SCUOLA. Oggi a Roma la manifestazione nazionale contro il decreto Gelmini

La scuola scende in piazza contro il decreto Gelmini. Studenti, insegnanti, genitori si sono dati appuntamento oggi a Roma per la manifestazione e lo sciopero nazionale indetto dai sindacati confederali, Cgil, Cisl e Uil, e da Snal e Gilda. Centinaia di migliaia le persone e i rappresentanti del mondo della scuola che hanno sfilato per la Capitale, ma anche in altre città d’Italia, per protestare contro la riforma.

La mobilitazione coinvolge anche l’associazionismo. Legambiente è scesa in piazza con i sindaci dei piccoli Comuni che rischiano di subire la chiusura di molti plessi scolastici. "Una bella dimostrazione di protesta pacifica – ha detto il presidente di Legambiente Vittorio Cogliati Dezza – e allo stesso tempo determinata a difendere un diritto fondamentale come l’istruzione. Un vero smacco per chi ha provato a sminuire la forza  e la concretezza del movimento".

Sul banco degli imputati c’è il rischio di veder chiudre molti istituti dei comuni più piccoli.  "Il dimensionamento degli istituti e plessi scolastici, previsto dal Piano Programmatico della Scuola del dl Gelmini, colpirà infatti particolarmente i comuni al di sotto dei 5000 abitanti che in molti casi rischiano di veder chiusa la scuola dal prossimo anno scolastico – denuncia Legambiente – Un totale di 4200 plessi scolastici in meno, a danno delle aree più marginali del Paese: queste le conseguenze dei tagli previsti dal decreto Gelmini che, secondo le previsioni, lascerà 800 piccoli comuni senza scuola, con un taglio nazionale dell’organico docente di 87mila cattedre e circa 44mila posti del personale Ata in tre anni. A farne le spese in termini di disagio saranno le famiglie e gli enti locali che dovranno sostituirsi allo Stato per garantire il diritto allo studio nelle realtà più svantaggiate, come le aree del Mezzogiorno".

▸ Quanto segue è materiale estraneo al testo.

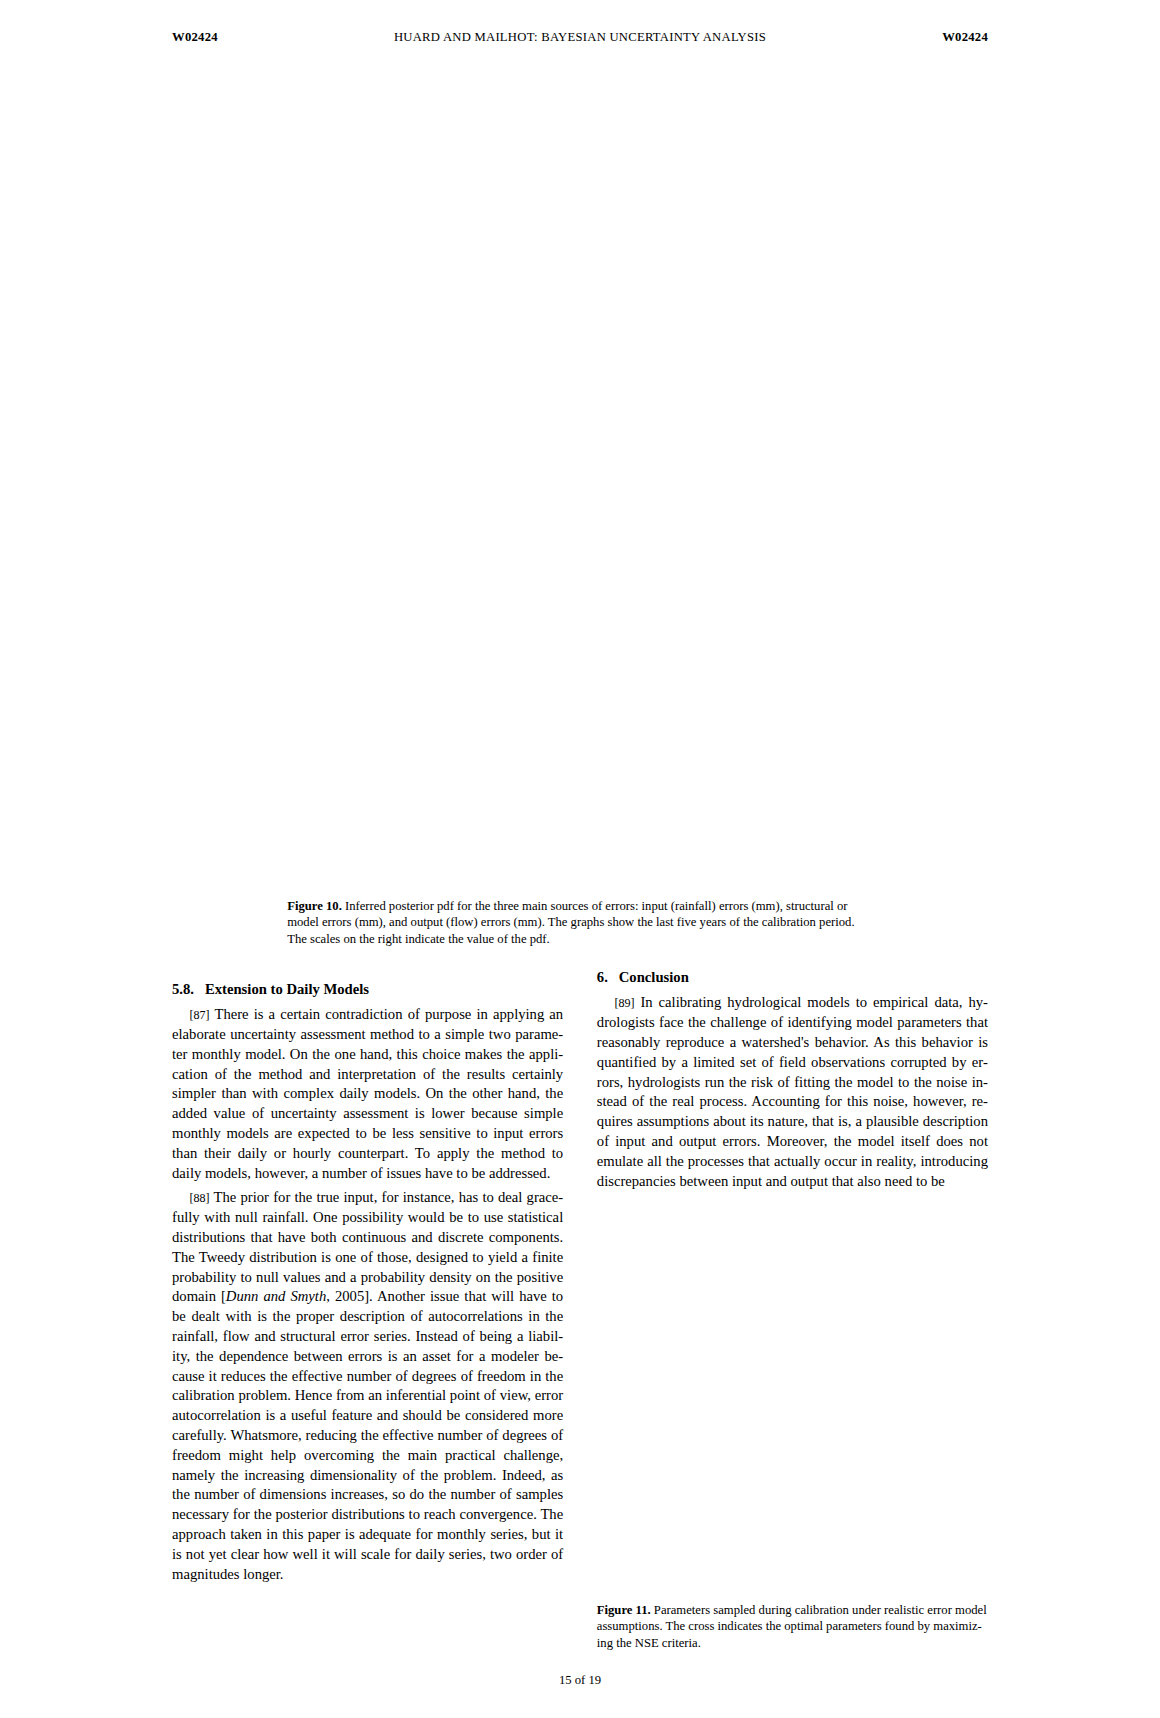W02424 HUARD AND MAILHOT: BAYESIAN UNCERTAINTY ANALYSIS W02424
Figure 10. Inferred posterior pdf for the three main sources of errors: input (rainfall) errors (mm), structural or model errors (mm), and output (flow) errors (mm). The graphs show the last five years of the calibration period. The scales on the right indicate the value of the pdf.
5.8. Extension to Daily Models
[87] There is a certain contradiction of purpose in applying an elaborate uncertainty assessment method to a simple two parameter monthly model. On the one hand, this choice makes the application of the method and interpretation of the results certainly simpler than with complex daily models. On the other hand, the added value of uncertainty assessment is lower because simple monthly models are expected to be less sensitive to input errors than their daily or hourly counterpart. To apply the method to daily models, however, a number of issues have to be addressed.
[88] The prior for the true input, for instance, has to deal gracefully with null rainfall. One possibility would be to use statistical distributions that have both continuous and discrete components. The Tweedy distribution is one of those, designed to yield a finite probability to null values and a probability density on the positive domain [Dunn and Smyth, 2005]. Another issue that will have to be dealt with is the proper description of autocorrelations in the rainfall, flow and structural error series. Instead of being a liability, the dependence between errors is an asset for a modeler because it reduces the effective number of degrees of freedom in the calibration problem. Hence from an inferential point of view, error autocorrelation is a useful feature and should be considered more carefully. Whatsmore, reducing the effective number of degrees of freedom might help overcoming the main practical challenge, namely the increasing dimensionality of the problem. Indeed, as the number of dimensions increases, so do the number of samples necessary for the posterior distributions to reach convergence. The approach taken in this paper is adequate for monthly series, but it is not yet clear how well it will scale for daily series, two order of magnitudes longer.
6. Conclusion
[89] In calibrating hydrological models to empirical data, hydrologists face the challenge of identifying model parameters that reasonably reproduce a watershed's behavior. As this behavior is quantified by a limited set of field observations corrupted by errors, hydrologists run the risk of fitting the model to the noise instead of the real process. Accounting for this noise, however, requires assumptions about its nature, that is, a plausible description of input and output errors. Moreover, the model itself does not emulate all the processes that actually occur in reality, introducing discrepancies between input and output that also need to be
Figure 11. Parameters sampled during calibration under realistic error model assumptions. The cross indicates the optimal parameters found by maximizing the NSE criteria.
15 of 19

Alla manifestazione ha aderito Cittadinanzattiva che denuncia il taglio dei fondi per la sicurezza degli edifici scolastici. "Al peggio non c’è mai fine: la riforma Gelmini taglia anche i fondi per la sicurezza delle scuole": è quanto denuncia l’associazione che ritiene la riforma "contraddittoria ed autoritaria", spiega Teresa Petrangolini, segretario generale di Cittadinanzattiva. "In più scopriamo che la stessa taglia i fondi per la sicurezza delle scuole – prosegue – e questo è davvero un pessimo modo di onorare le vittime di San Giuliano di Puglia, di cui domani ricorre il sesto anniversario. Un taglio del 50% e che prevede risorse solo per quest’anno. Una decisione davvero grave".

Spiega infatti l’associazione che all’articolo 7 bis del decreto Gelmini "è scritto che al piano straordinario per la messa in sicurezza degli edifici scolastici previsto dalla legge 289/2002 (successiva al crollo della scuola di San Giuliano) e successive modifiche, è destinato un importo non inferiore al 5% delle risorse stanziate per il programma delle infrastrutture strategiche in cui il piano stesso è ricompreso". Ma, spiega Adriana Bizzarri, responsabile Scuola di Cittadinanzattiva, "prima dell’approvazione del decreto Gelmini, il Piano prevedeva un importo non inferiore al 10%".

C’è dunque un taglio del cinquanta per cento della risorse destinate alle scuole a rischio sismico. "Come non bastasse – prosegue Bizzarri – è stata eliminata la clausola che tale finanziamento fosse garantito fino al completo esaurimento del piano straordinario: quindi l’intervento è garantito solo per questo anno. Aver previsto, al comma 5 dell’articolo citato che saranno messi in sicurezza 100 edifici scolastici con particolari criticità sotto il profilo della sicurezza sismica, ci sembra uno sforzo assolutamente irrisorio rispetto alla gravità della situazione. In 6 anni solo 1.600 sono stati gli edifici messi insicurezza sui 14.700 situati in zone sismiche. E ora si tagliano le poche risorse a disposizione. Siamo allo sfacelo".